Contestant ce licenciement, il a saisi la juridiction prud'homale.
Sur le moyen relevé d'office, après avis donné aux parties en application de l'article 1015 du code de procédure civile Vu l'article L. 1233-4 du code du travail dans sa version antérieure à la loi n° 2015-990 du 6 août 2015 et l'article 7.2 de la convention collective nationale des conseils d'architecture, d'urbanisme et de l'environnement du 24 mai 2007 étendue : 3.

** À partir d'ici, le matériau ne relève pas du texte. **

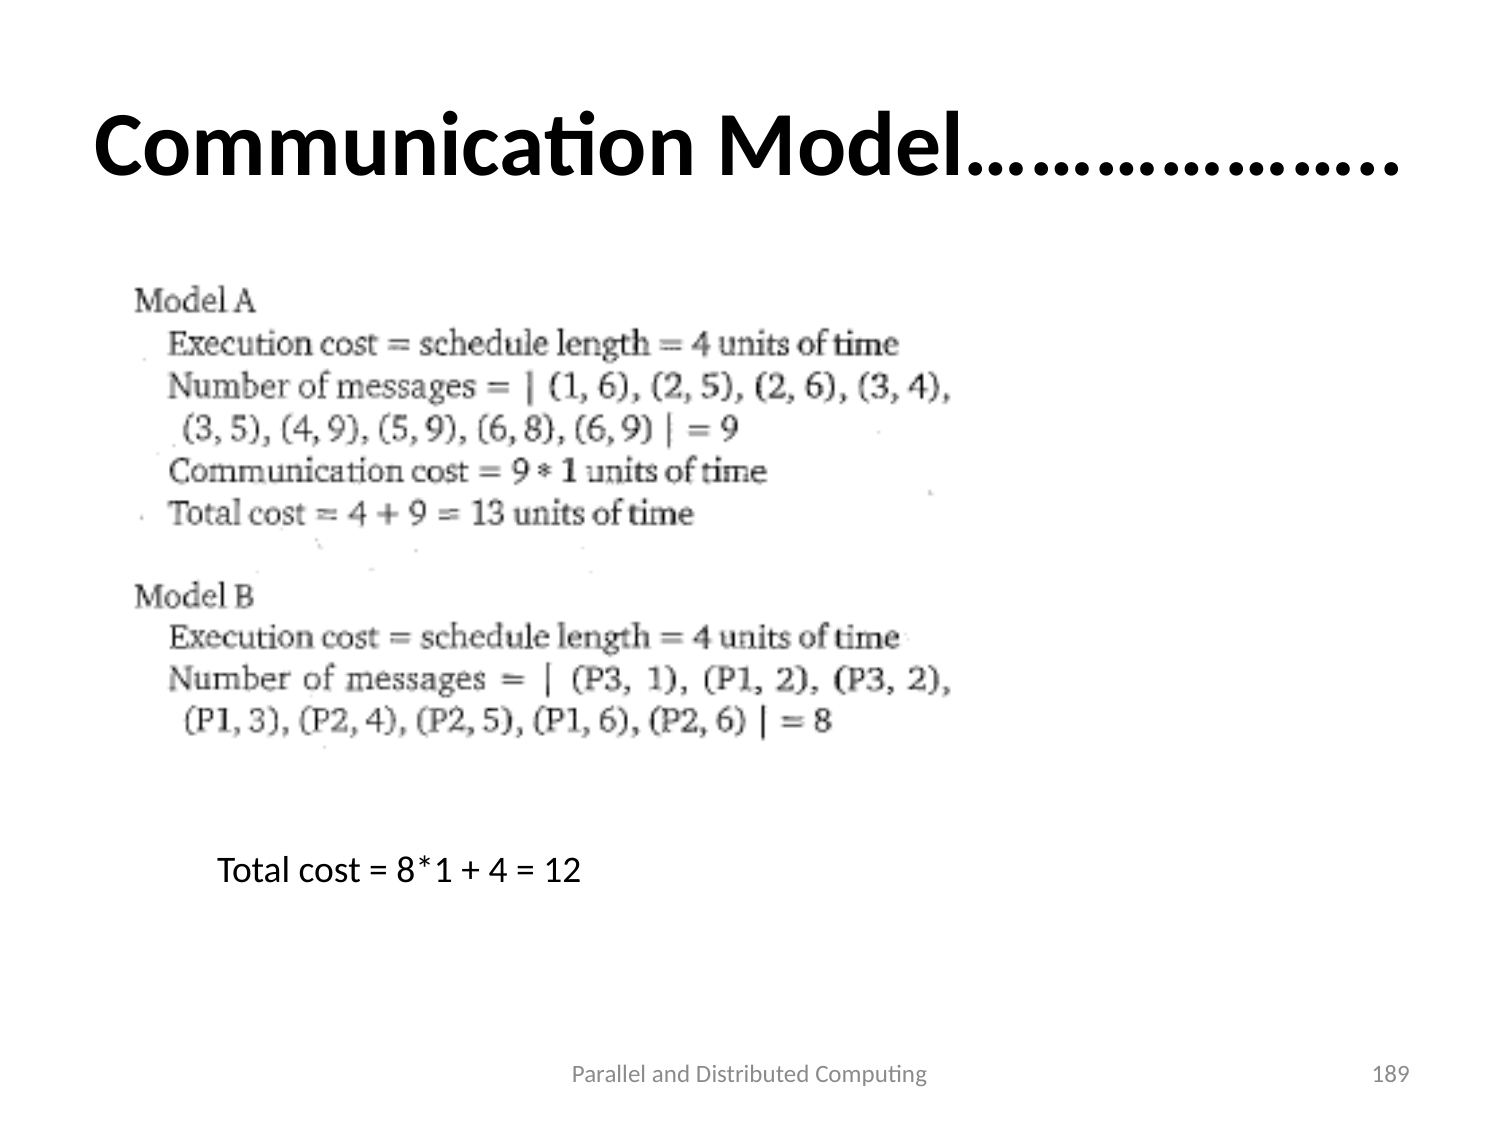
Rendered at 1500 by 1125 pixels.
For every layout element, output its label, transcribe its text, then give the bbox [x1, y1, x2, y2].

footer Parallel and Distributed Computing [512, 1042, 988, 1103]
picture [124, 262, 976, 780]
slide_number 189 [1074, 1042, 1425, 1103]
text_box Total cost = 8*1 + 4 = 12 [202, 837, 597, 898]
title Communication Model……………….. [75, 45, 1425, 233]
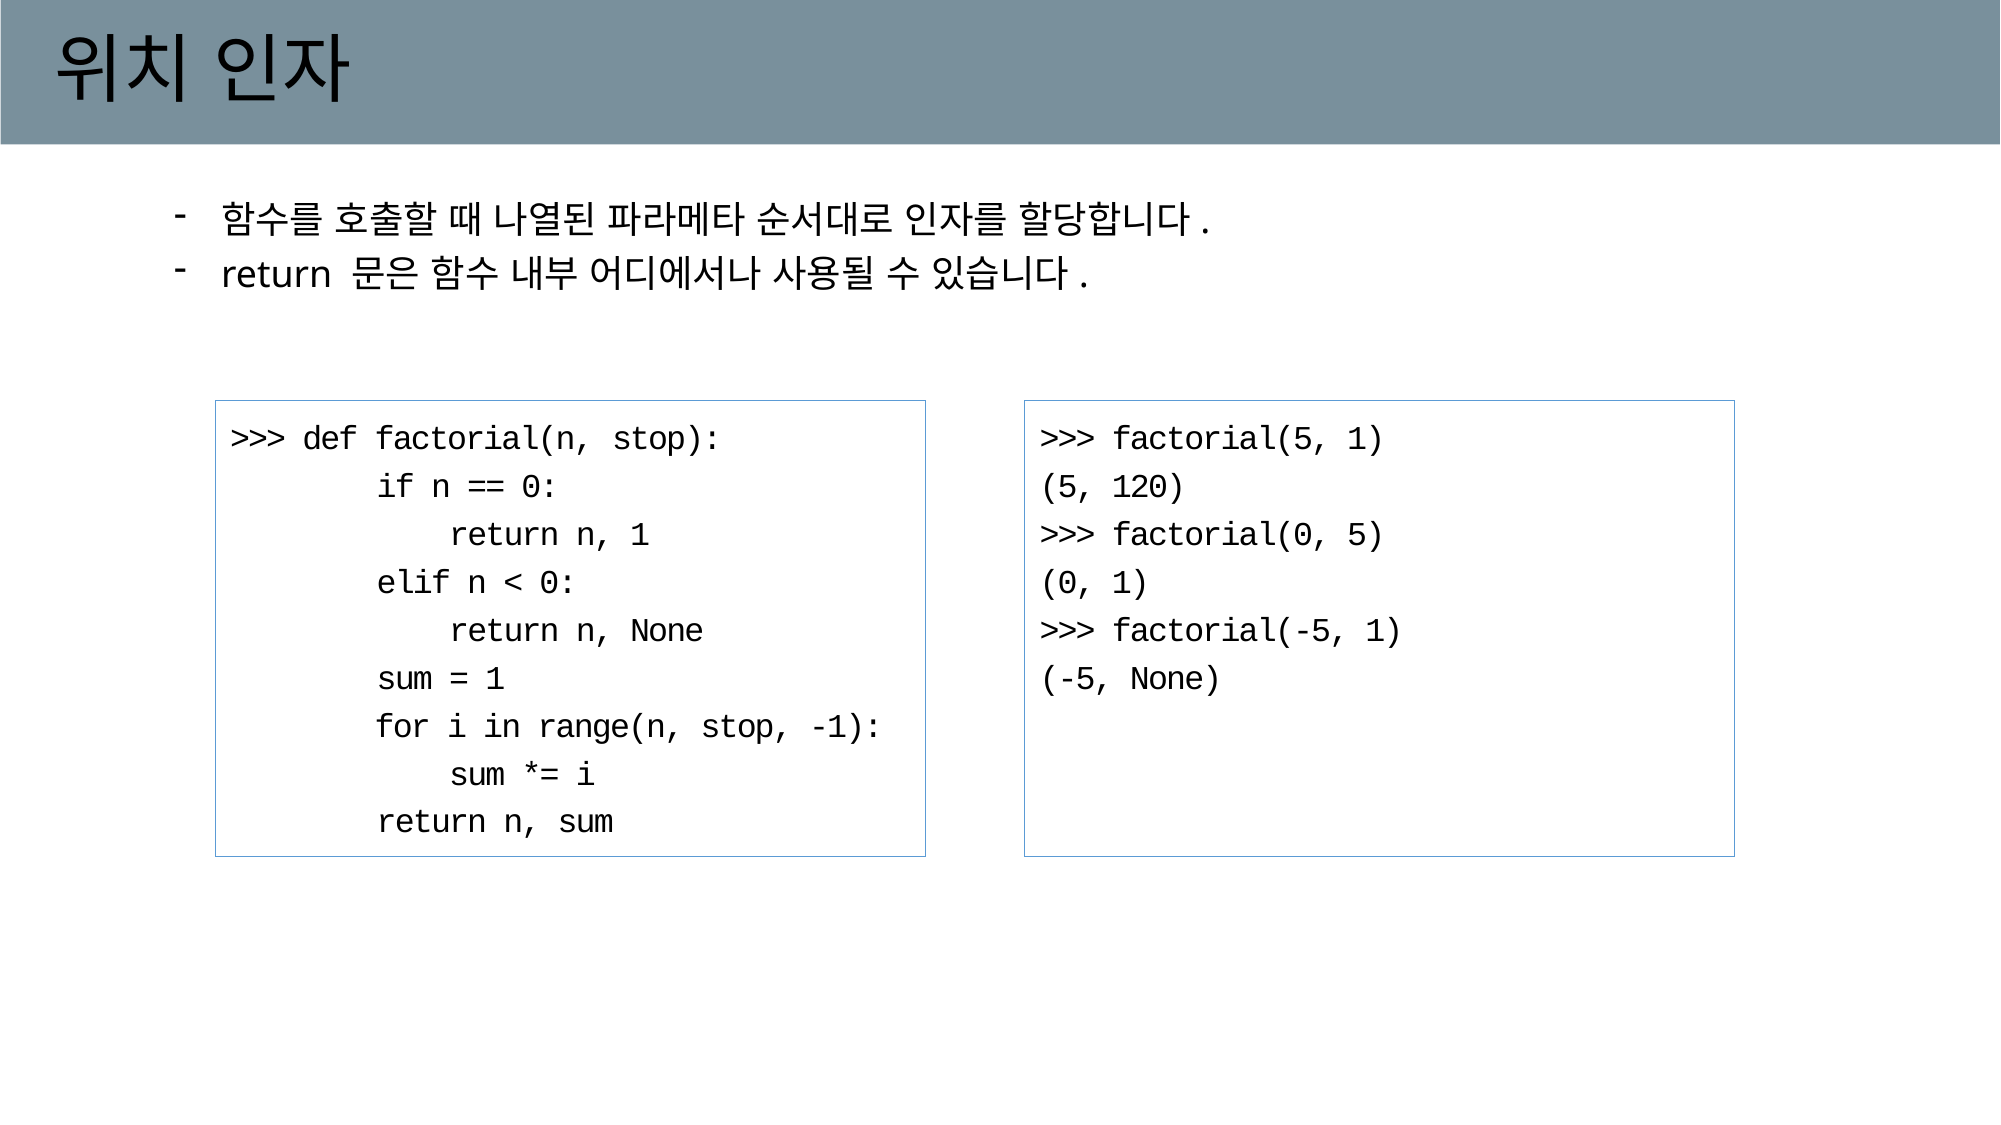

Selon le second de ces textes, « toute procédure de licenciement est faite conformément à la législation en vigueur (art.
L. 122-4 et suivants du code du travail et L. 321-1 et suivants).
Notamment, l'employeur est tenu de convoquer le salarié à un entretien préalable au cours duquel il indique les motifs de la rupture envisagée et recueille les observations du salarié, celui-ci a la faculté de se faire assister par une personne de son choix.
Le salarié congédié à la suite d'un licenciement économique bénéficie pendant une année d'une priorité de réembauchage, sous réserve d'en faire la demande auprès de son employeur dans un délai d'un an à compter de la date de la rupture de son contrat de travail.